There’s one catch: Turko, who specializes in humiliating alleged wrongdoers on the evening news, demanded the victim sign a confidentiality agreement prohibiting her from talking to the press about the incident.
♦ Recently released Canadian elk “are doing well in their new home” at Land Between the Lakes, according to a story by Evelyn Atzlinger in last Monday’s Tennessean. “Wildlife biologists have monitored the elk since their release,” Atzlinger assured readers.
“Elk deaths baffle officials,” read The Tennessean’s headline four days later. “Wildlife biologists aren’t sure what killed six of the 29 elk.” One of the long-dead animals was too badly decomposed for testing. Attributed to wire services and “staff reports,” the second article did not mention the earlier, apparently fabricated story.
There was a time, not long ago, when recycled press releases didn’t merit a byline. After all, if the reporter didn’t personally check out the story and contribute substantially to the writing, he or she shouldn’t claim credit for the work.

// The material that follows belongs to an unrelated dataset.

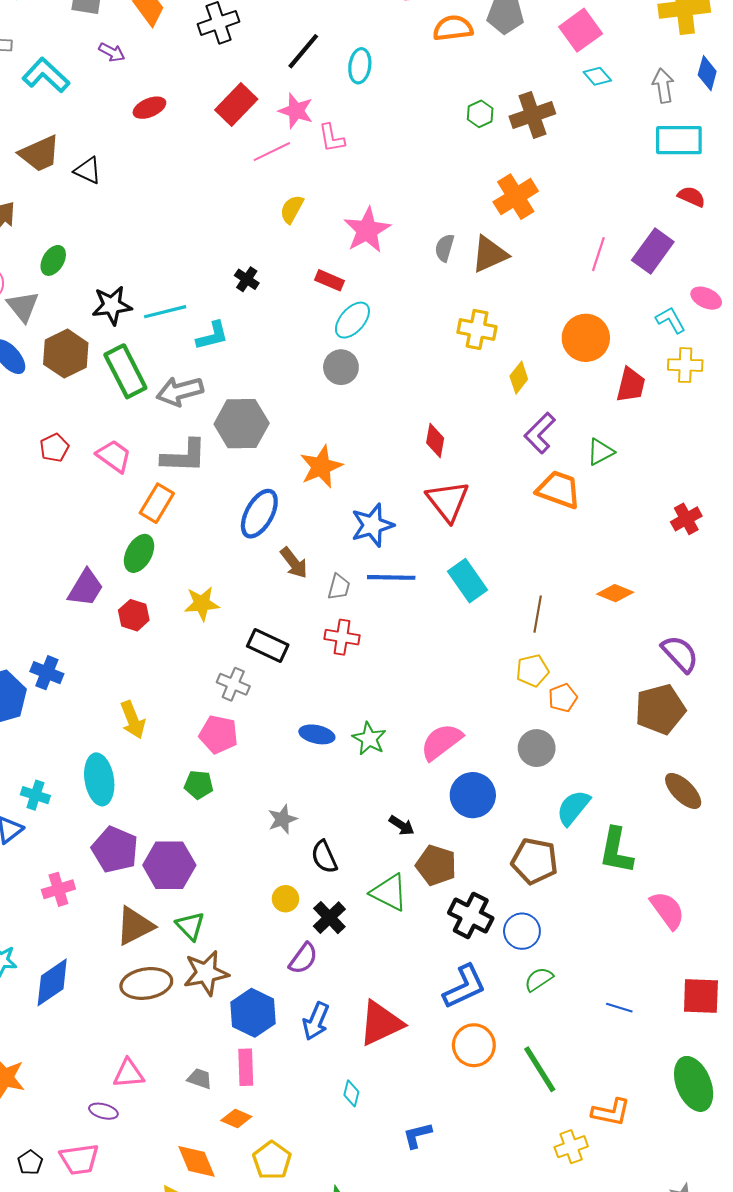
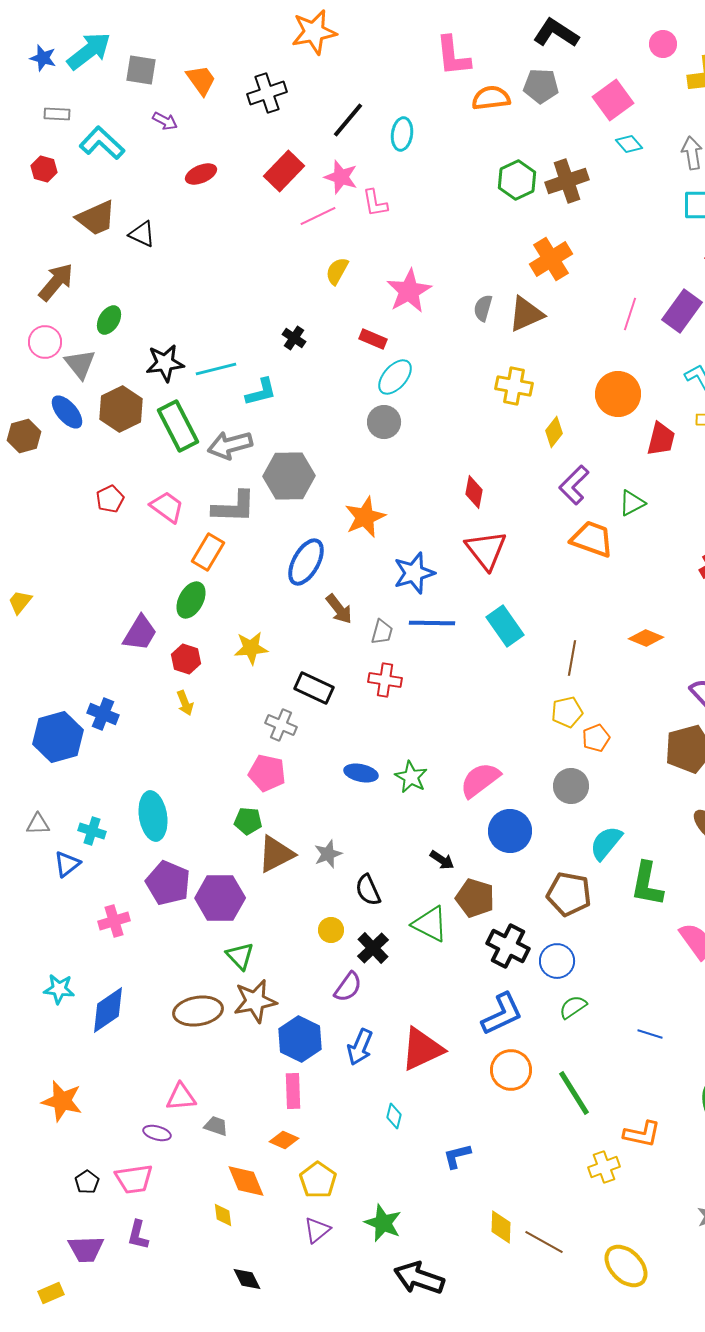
green hexagon: (480, 114) -> (517, 180), size x1.5
yellow arrow: (133, 720) -> (185, 703), moved, size x0.7
brown triangle: (135, 926) -> (276, 854), moved
gray trapezoid: (200, 1079) -> (216, 1126), moved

Now, though, bylines appear everywhere in The Tennessean, even on community event announcements. The problem, of course, is that when the press release turns out to be wrong, the reporter looks like an idiot.
♦ Roger Shirley, longtime editor of The Nashville Business Journal, has left the paper and is now working temporarily as media coordinator for the pro-Oilers campaign. Shirley’s job runs through May 7. “After that,” he said, “who knows?”
In a staff noted for high turnover, Shirley had been with NBJ virtually since its founding a decade ago. Amid rumored disagreements with publisher Kevin Lorance, Shirley left the editor’s job last year to become director of special publications, took a leave of absence in early February, and finally resigned on March 20.